Even with scientific evidence showing the benefits of botox in the lower extremities, the research is lacking of larger, well-randomized, prospective studies with many of these uses. Botox is also very expensive, and patients likely need repeat treatments. Therefore, the use of botox in the lower extremities should still be considered experimental and should not typically be done as first-line treatment. Therefore, it is important to discuss all treatment options, along with the risks and benefits of each, prior to starting anything.
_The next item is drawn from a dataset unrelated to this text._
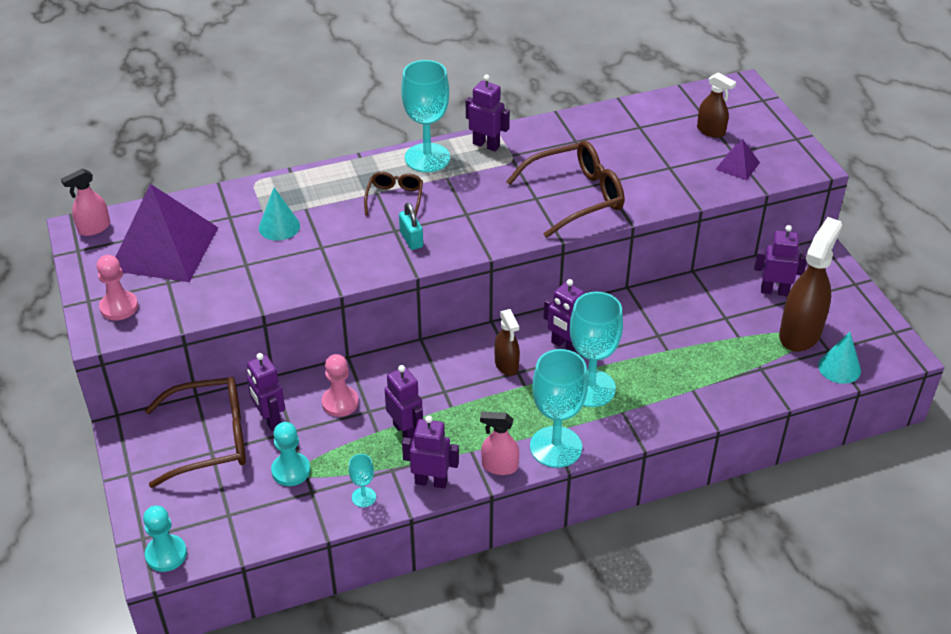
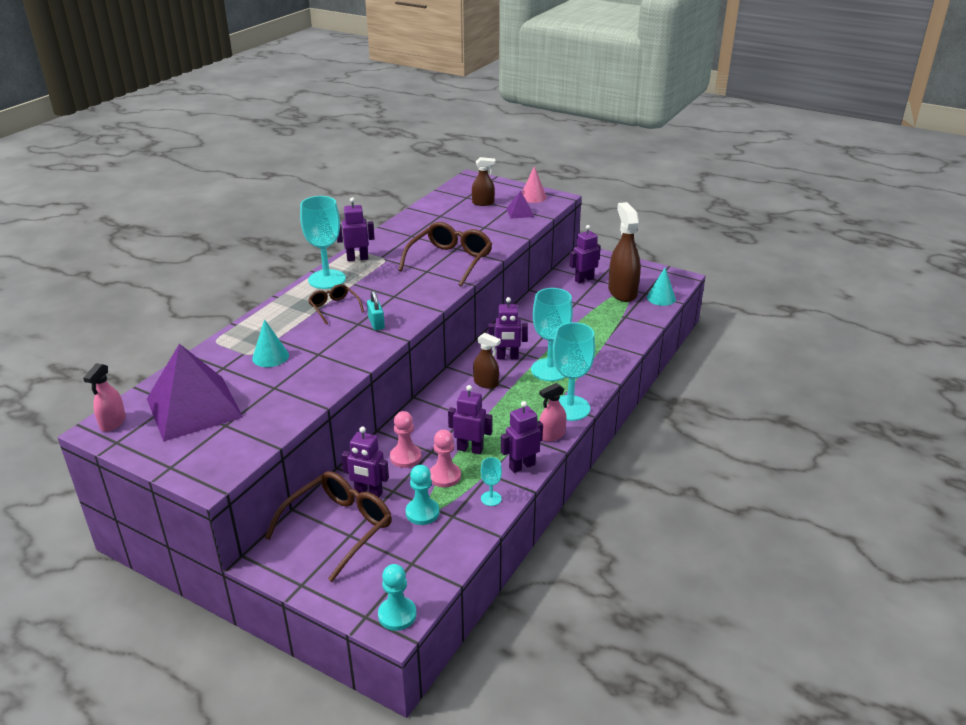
camera: 40 degrees left, 10 degrees down
(119, 307) = (204, 458): pink pawn -> pink pawn (444, 476)
(411, 239) = (376, 323): turquoise padlock -> turquoise padlock turned 45 degrees clockwise
(782, 149) = (533, 197): none -> pink cone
Disclaimer: The above information is intended for educational purposes only and should not be construed as medical advice. Please consult your healthcare professional, should you have any questions or concerns related to your health.
1. Babcock, M. S., Foster, L., Pasquina, P., & Jabbari, B. (2005). Treatment of pain attributed to plantar fasciitis with botulinum toxin a: a short-term, randomized, placebo-controlled, double-blind study. American journal of physical medicine & rehabilitation, 84(9), 649-654.
2. Benedetto, A. V. (2006). Botulinum toxin in clinical dermatology. CRC Press. 254-267.
3. Botox® onabotulinumtoxinA injection. Allergan. (2016). Retrieved from https://www.botoxmedical.com
4. Dressler, D., & Adib Saberi, F. (2005). Botulinum toxin: mechanisms of action. European neurology, 53(1), 3-9.
5. Engström, P., Gutierrez-Farewik, E. M., Bartonek, Å., Tedroff, K., Orefelt, C., & Haglund-Åkerlind, Y. (2010). Does botulinum toxin A improve the walking pattern in children with idiopathic toe-walking?. Journal of children's orthopaedics, 4(4), 301-308.
6. Glaser, D. A., Hebert, A. A., Pariser, D. M., & Solish, N. (2007). Palmar and plantar hyperhidrosis: best practice recommendations and special considerations. CUTIS-NEW YORK-, 79(5), 18.
7. Lee, H. J., Lee, D. W., Park, Y. H., Cha, M. K., Kim, H. S., & Ha, S. J. (2004). Botulinum toxin A for aesthetic contouring of enlarged medial gastrocnemius muscle. Dermatologic surgery, 30(6), 867-871.
8. Nigam P K, Nigam A. Botulinum toxin. Indian J Dermatol 2010;55:8-14.
9. Pavone, V., Testa, G., Restivo, D. A., Cannavò, L., Condorelli, G., Portinaro, N. M., & Sessa, G. (2016). Botulinum Toxin Treatment for Limb Spasticity in Childhood Cerebral Palsy. Frontiers in pharmacology, 7.